Publié: 06.08.2017
We chose Urho Kekkonen National Park (Finnish: Urho Kekkosen kansallispuisto) for a multi-day hike through the Finnish landscape. This park is one of the largest in Finland and offers various shorter and longer stages. Thanks to a travel guide about the "most beautiful hikes in the world", we wanted to do a three-day track around the Nuortti River to the Russian border. One of the main entrances and information centers of the park is not far from Inari (Lapland road conditions!), but when we arrived, the information center had already closed early and could no longer provide us with information about the hike around the Nuortti River. Luckily, there is the internet... unfortunately, the entrance to this track was on the other side of the national park - only 90 km as the crow flies... which translated to 280 km in the Lapland road network that we drove in the evening. The route was quite funny, with many reindeer, not always paved, straight through the forest through towns that don't deserve that title at all, it gave us a good insight into the Lapland solitude.
The national park entrance was hidden behind Tulpio (take a look at it on the map, which can also be found here in the blog), in the middle of the forest, only accessible via unpaved roads. The track was really beautiful. For me (Anne), it was a completely new experience to get by for 3 days only with the things I had in my backpack: tent, sleeping bag, sleeping pad, clothes, food, cooking utensils, soap, etc. We could take water from the river and fortunately didn't have to carry it with us. The hike went through the forest, always along the riverbank, sometimes a bit hilly, sometimes completely flat - a total of 42 km. The biggest highlight was crossing the river on a suspension bridge in the Russian border zone, where signs were everywhere, pointing out very directly that further progress is absolutely forbidden. The second highlight of the hike was crossing the river shortly before the end, where we had to wade through the river, holding onto a wire rope so that we wouldn't be swept away by the current - and all of this of course in Lapland temperatures.
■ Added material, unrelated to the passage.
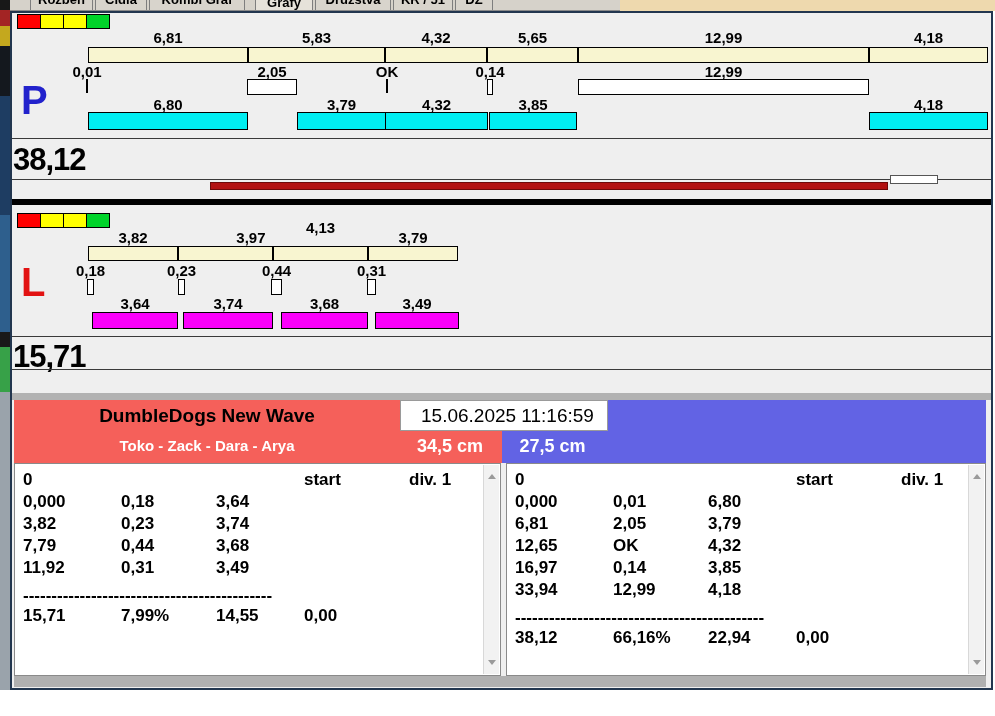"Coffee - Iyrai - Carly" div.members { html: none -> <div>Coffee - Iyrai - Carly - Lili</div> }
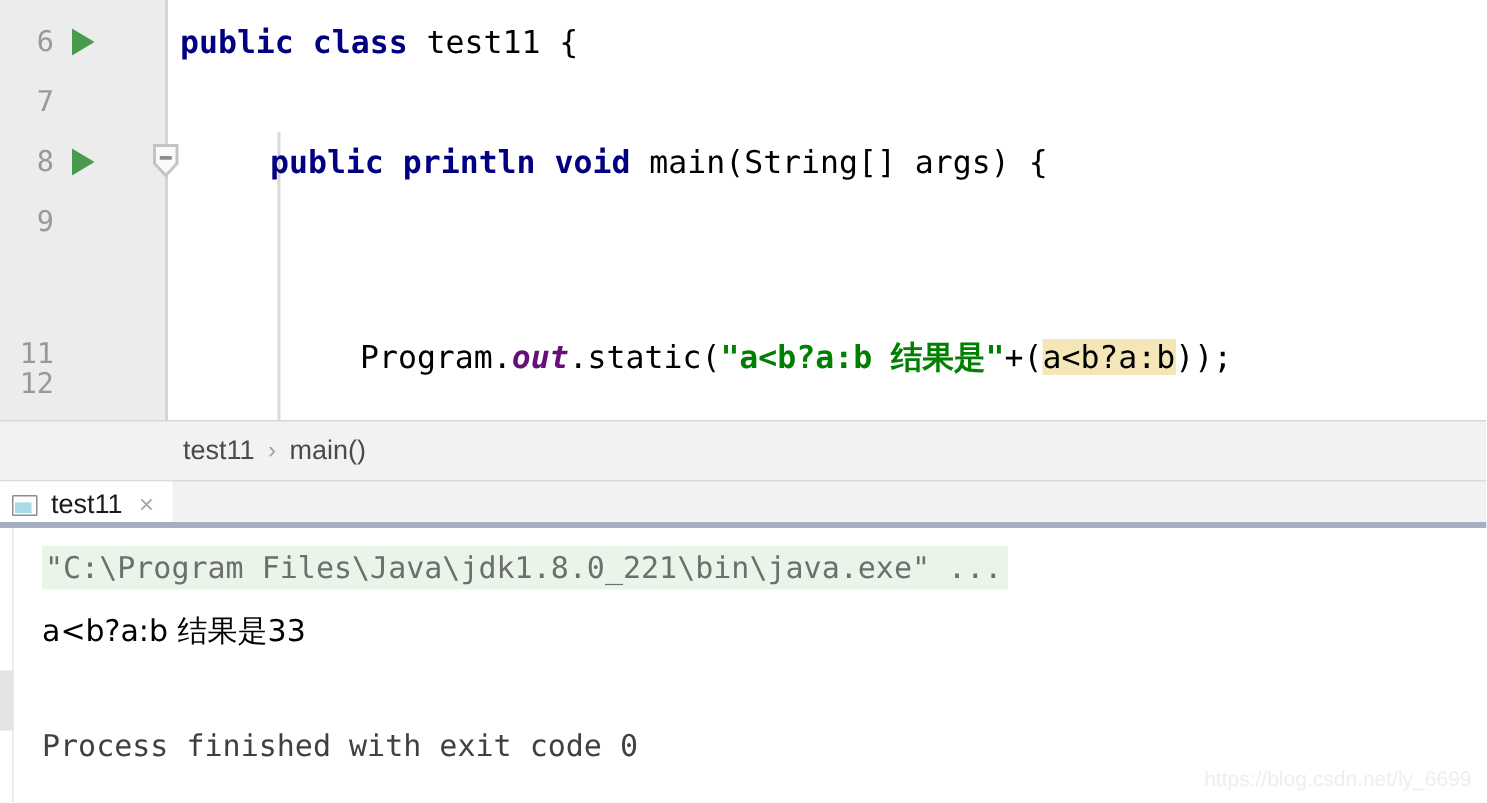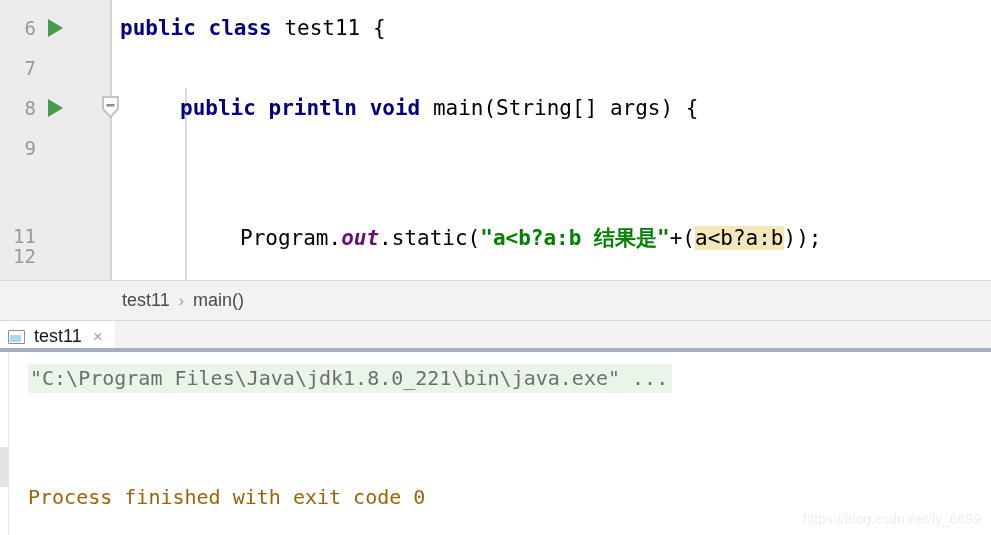"a<b?a:b 结果是33" div.cline { html: none -> <div>a&lt;b?a:b 结果是33</div> }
During the hike, the mosquitoes and horseflies were incredibly annoying, as we were completely bitten in no time and were already afraid of dying from anemia (haha). No, but seriously, my legs looked like I had chickenpox again. Now in hindsight, something like that doesn't seem so bad at all, and the three days, completely secluded from civilization (without mobile network or contact with other people), in harmony with nature, remain in our minds as a wonderful memory.
Back from the hike, we spent a night at the next campsite, where we were awakened by the sound of reindeer hooves, which had free rein on the campsite. Oh, how one learns to appreciate flowing warm water!